Tests and diagnosis

By Mayo Clinic Staff

There's no standard test used to confirm or rule out a food allergy. Your doctor will consider a number of things before making a diagnosis. The following may help determine if you're allergic to a food or if your symptoms are caused by something else:

  • Description of your symptoms. Be prepared to tell your doctor a history of your symptoms — which foods, and how much, seem to cause problems — and whether you have a family history of food allergies or other allergies.
  • Physical examination. A careful exam can often identify or exclude other medical problems.
  • Food diary. Your doctor may ask you to keep a food diary of your eating habits, symptoms and medications to pinpoint the problem.
  • Skin test. A skin prick test can determine your reaction to a particular food. In this test, a small amount of the suspected food is placed on the skin of your forearm or back. Your skin is then pricked with a needle to allow a tiny amount of the substance beneath your skin surface.

    If you're allergic to a particular substance being tested, you develop a raised bump or reaction. Keep in mind, a positive reaction to this test alone isn't enough to confirm a food allergy.

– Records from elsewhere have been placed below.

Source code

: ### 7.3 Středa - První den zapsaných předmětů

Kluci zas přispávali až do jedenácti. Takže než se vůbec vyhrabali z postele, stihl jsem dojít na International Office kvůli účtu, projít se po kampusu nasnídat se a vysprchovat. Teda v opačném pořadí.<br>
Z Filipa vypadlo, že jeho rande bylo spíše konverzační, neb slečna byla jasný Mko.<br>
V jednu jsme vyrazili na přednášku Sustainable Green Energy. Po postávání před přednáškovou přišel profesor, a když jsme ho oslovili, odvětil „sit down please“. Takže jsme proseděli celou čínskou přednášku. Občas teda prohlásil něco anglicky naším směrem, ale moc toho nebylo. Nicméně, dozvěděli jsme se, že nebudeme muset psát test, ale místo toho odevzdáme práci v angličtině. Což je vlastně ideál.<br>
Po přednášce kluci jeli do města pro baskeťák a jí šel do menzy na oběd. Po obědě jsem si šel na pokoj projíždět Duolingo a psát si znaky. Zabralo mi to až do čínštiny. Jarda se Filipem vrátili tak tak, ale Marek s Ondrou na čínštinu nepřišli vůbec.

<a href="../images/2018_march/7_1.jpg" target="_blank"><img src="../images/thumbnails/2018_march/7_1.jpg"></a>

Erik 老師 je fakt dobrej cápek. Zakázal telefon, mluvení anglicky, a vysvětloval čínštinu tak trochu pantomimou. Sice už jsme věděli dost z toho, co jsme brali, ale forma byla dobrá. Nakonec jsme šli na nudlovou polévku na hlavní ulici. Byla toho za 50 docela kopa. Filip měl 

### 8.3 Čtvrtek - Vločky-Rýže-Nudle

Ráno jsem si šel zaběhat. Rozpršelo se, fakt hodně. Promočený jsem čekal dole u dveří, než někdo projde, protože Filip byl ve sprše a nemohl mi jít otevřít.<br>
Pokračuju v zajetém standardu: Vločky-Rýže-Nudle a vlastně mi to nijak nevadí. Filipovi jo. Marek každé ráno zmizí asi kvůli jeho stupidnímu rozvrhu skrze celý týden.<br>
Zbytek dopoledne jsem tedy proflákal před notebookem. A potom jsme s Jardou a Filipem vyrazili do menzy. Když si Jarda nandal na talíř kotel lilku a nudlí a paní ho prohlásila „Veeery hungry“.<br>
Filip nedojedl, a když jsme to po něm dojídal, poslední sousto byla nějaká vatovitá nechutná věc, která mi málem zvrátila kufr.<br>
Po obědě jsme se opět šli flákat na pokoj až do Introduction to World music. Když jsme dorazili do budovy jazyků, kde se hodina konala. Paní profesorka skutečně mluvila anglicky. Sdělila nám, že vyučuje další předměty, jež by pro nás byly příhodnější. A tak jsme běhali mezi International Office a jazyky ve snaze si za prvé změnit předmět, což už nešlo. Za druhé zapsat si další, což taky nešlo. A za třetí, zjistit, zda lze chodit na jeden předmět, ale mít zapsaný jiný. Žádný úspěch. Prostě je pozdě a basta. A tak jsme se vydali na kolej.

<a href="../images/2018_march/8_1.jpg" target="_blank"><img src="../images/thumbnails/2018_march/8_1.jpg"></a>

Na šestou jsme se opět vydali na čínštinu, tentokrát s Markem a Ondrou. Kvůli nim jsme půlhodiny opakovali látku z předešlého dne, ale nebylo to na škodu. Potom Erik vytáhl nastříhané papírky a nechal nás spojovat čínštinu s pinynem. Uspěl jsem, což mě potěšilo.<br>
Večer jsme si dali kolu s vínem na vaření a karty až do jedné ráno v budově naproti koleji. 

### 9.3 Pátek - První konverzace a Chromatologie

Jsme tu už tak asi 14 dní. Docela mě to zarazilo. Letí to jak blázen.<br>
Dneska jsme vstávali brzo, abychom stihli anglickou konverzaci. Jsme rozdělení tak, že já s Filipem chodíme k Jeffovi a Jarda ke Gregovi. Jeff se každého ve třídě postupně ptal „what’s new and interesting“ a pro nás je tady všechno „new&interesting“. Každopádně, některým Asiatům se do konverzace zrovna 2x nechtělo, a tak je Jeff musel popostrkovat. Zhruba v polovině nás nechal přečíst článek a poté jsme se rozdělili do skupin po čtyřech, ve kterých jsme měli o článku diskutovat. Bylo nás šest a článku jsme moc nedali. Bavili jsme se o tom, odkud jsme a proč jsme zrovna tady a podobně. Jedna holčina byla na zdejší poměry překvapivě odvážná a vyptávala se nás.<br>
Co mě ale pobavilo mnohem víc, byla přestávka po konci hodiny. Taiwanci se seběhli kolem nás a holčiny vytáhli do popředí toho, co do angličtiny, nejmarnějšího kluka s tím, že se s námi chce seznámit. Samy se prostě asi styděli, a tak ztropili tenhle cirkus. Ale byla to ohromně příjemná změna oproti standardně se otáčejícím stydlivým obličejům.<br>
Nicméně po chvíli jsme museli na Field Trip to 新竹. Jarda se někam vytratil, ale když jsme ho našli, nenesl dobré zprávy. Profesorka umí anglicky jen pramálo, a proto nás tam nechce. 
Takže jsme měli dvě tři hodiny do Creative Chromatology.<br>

  • Elimination diet. You may be asked to eliminate suspect foods for a week or two and then add the food items back into your diet one at a time. This process can help link symptoms to specific foods. However, this isn't a foolproof method.

    Psychological factors as well as physical factors can come into play. For example, if you think you're sensitive to a food, a response could be triggered that may not be a true allergic one. If you've had a severe reaction to a food in the past, this method may not be safe.

  • Blood test. A blood test can measure your immune system's response to particular foods by checking the amount of allergy-type antibodies in your bloodstream known as immunoglobulin E (IgE) antibodies. For this test, a blood sample taken in your doctor's office is sent to a medical laboratory, where different foods can be tested. However, these blood tests aren't always accurate.
  • Oral food challenge. During this test, done in the doctor's office, you'll be given small but increasing amounts of the suspect food. If you don't have a reaction during this test, you may be able to include this food in your diet again.